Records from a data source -
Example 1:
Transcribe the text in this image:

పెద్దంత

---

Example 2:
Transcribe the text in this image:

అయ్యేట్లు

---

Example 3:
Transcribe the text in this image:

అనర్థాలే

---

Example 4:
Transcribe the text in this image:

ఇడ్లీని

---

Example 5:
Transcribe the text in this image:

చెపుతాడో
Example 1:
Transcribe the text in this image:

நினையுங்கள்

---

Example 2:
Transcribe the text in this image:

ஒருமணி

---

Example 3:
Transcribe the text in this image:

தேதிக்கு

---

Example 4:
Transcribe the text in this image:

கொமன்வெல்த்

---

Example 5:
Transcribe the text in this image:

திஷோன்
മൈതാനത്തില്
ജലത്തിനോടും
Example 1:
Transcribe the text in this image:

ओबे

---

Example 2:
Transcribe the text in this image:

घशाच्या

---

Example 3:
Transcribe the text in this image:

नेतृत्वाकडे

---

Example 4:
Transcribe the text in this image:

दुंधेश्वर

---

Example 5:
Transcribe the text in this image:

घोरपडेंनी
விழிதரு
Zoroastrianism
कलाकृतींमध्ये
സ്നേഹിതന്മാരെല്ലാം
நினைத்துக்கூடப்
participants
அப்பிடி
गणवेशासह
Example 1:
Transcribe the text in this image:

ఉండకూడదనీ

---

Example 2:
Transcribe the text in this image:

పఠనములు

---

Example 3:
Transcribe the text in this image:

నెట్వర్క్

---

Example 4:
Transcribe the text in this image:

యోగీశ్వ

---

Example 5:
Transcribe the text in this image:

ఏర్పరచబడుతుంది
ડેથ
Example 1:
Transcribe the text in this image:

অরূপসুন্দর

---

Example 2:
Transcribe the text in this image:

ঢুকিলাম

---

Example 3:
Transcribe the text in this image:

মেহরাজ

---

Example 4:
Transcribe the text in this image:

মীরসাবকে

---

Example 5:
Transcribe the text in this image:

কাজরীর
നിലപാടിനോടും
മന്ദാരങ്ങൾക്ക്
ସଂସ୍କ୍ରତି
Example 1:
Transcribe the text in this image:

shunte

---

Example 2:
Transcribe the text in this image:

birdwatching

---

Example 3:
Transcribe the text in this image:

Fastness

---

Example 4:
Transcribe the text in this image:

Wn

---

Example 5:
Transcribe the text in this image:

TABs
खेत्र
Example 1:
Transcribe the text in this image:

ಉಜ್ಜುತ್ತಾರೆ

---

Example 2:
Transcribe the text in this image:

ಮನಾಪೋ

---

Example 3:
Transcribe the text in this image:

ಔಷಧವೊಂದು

INSTRUCTIONS FOR THE TASK -
Line by line, reproduce the data exactly as given.

TASK SOLUTION -
Example 1:
Transcribe the text in this image:

పెద్దంత

---

Example 2:
Transcribe the text in this image:

అయ్యేట్లు

---

Example 3:
Transcribe the text in this image:

అనర్థాలే

---

Example 4:
Transcribe the text in this image:

ఇడ్లీని

---

Example 5:
Transcribe the text in this image:

చెపుతాడో
Example 1:
Transcribe the text in this image:

நினையுங்கள்

---

Example 2:
Transcribe the text in this image:

ஒருமணி

---

Example 3:
Transcribe the text in this image:

தேதிக்கு

---

Example 4:
Transcribe the text in this image:

கொமன்வெல்த்

---

Example 5:
Transcribe the text in this image:

திஷோன்
മൈതാനത്തില്
ജലത്തിനോടും
Example 1:
Transcribe the text in this image:

ओबे

---

Example 2:
Transcribe the text in this image:

घशाच्या

---

Example 3:
Transcribe the text in this image:

नेतृत्वाकडे

---

Example 4:
Transcribe the text in this image:

दुंधेश्वर

---

Example 5:
Transcribe the text in this image:

घोरपडेंनी
விழிதரு
Zoroastrianism
कलाकृतींमध्ये
സ്നേഹിതന്മാരെല്ലാം
நினைத்துக்கூடப்
participants
அப்பிடி
गणवेशासह
Example 1:
Transcribe the text in this image:

ఉండకూడదనీ

---

Example 2:
Transcribe the text in this image:

పఠనములు

---

Example 3:
Transcribe the text in this image:

నెట్వర్క్

---

Example 4:
Transcribe the text in this image:

యోగీశ్వ

---

Example 5:
Transcribe the text in this image:

ఏర్పరచబడుతుంది
ડેથ
Example 1:
Transcribe the text in this image:

অরূপসুন্দর

---

Example 2:
Transcribe the text in this image:

ঢুকিলাম

---

Example 3:
Transcribe the text in this image:

মেহরাজ

---

Example 4:
Transcribe the text in this image:

মীরসাবকে

---

Example 5:
Transcribe the text in this image:

কাজরীর
നിലപാടിനോടും
മന്ദാരങ്ങൾക്ക്
ସଂସ୍କ୍ରତି
Example 1:
Transcribe the text in this image:

shunte

---

Example 2:
Transcribe the text in this image:

birdwatching

---

Example 3:
Transcribe the text in this image:

Fastness

---

Example 4:
Transcribe the text in this image:

Wn

---

Example 5:
Transcribe the text in this image:

TABs
खेत्र
Example 1:
Transcribe the text in this image:

ಉಜ್ಜುತ್ತಾರೆ

---

Example 2:
Transcribe the text in this image:

ಮನಾಪೋ

---

Example 3:
Transcribe the text in this image:

ಔಷಧವೊಂದು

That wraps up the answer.